Optical Flow

One-Line Summary: Optical flow estimates the per-pixel apparent motion between consecutive video frames, using methods like Lucas-Kanade for sparse tracking and Horn-Schunck for dense fields.

Prerequisites: Image gradients, convolution and filtering, corner detection, linear algebra (least squares)

What Is Optical Flow?

Watch a car drive past a window. Your eyes effortlessly track its motion -- every point on the car has an apparent velocity across your visual field. Optical flow is the computational equivalent: a 2D vector field $(u, v)$ assigning a horizontal and vertical displacement to every pixel between two frames, capturing how the scene's projection moves on the image plane.

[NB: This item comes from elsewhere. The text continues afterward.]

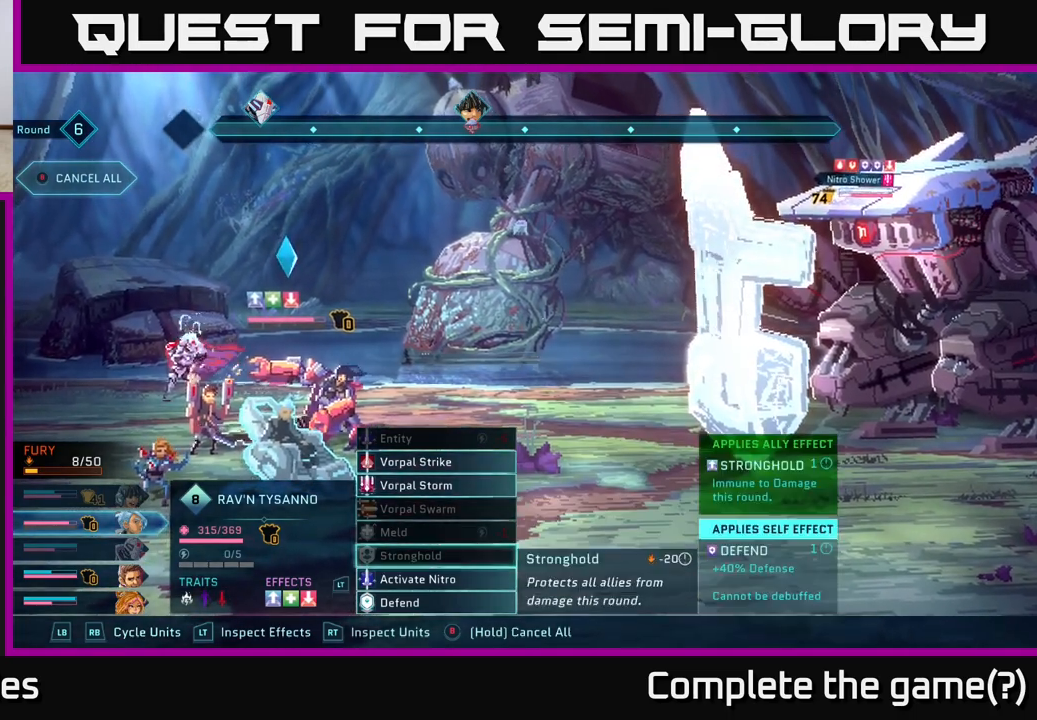
{"buttons": [], "left_stick": "center", "right_stick": "center", "events": [[167, "left_stick", "center"], [267, "left_stick", "down"], [450, "left_stick", "center"]]}
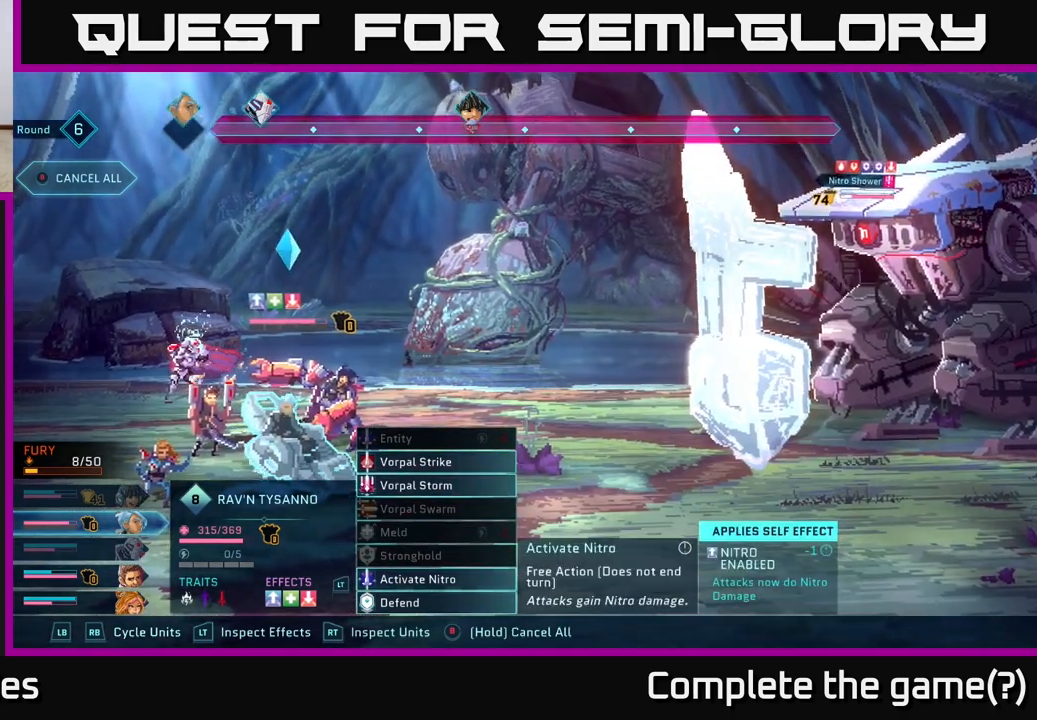
{"buttons": [], "left_stick": "center", "right_stick": "center", "events": []}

Formally, optical flow estimates the displacement field that maps pixel $(x, y)$ at time $t$ to $(x + u, y + v)$ at time $t + Δ t$ , under the assumption that pixel intensities are approximately conserved over short intervals.

How It Works

The Brightness Constancy Assumption

The core constraint assumes a pixel's intensity does not change as it moves:

$I (x, y, t) = I (x + u, y + v, t + Δ t)$

Taking a first-order Taylor expansion and dividing by $Δ t$ :

$I_{x} u + I_{y} v + I_{t} = 0$

where $I_{x}$ , $I_{y}$ are spatial gradients and $I_{t}$ is the temporal derivative. This is one equation in two unknowns (the aperture problem), so additional constraints are needed.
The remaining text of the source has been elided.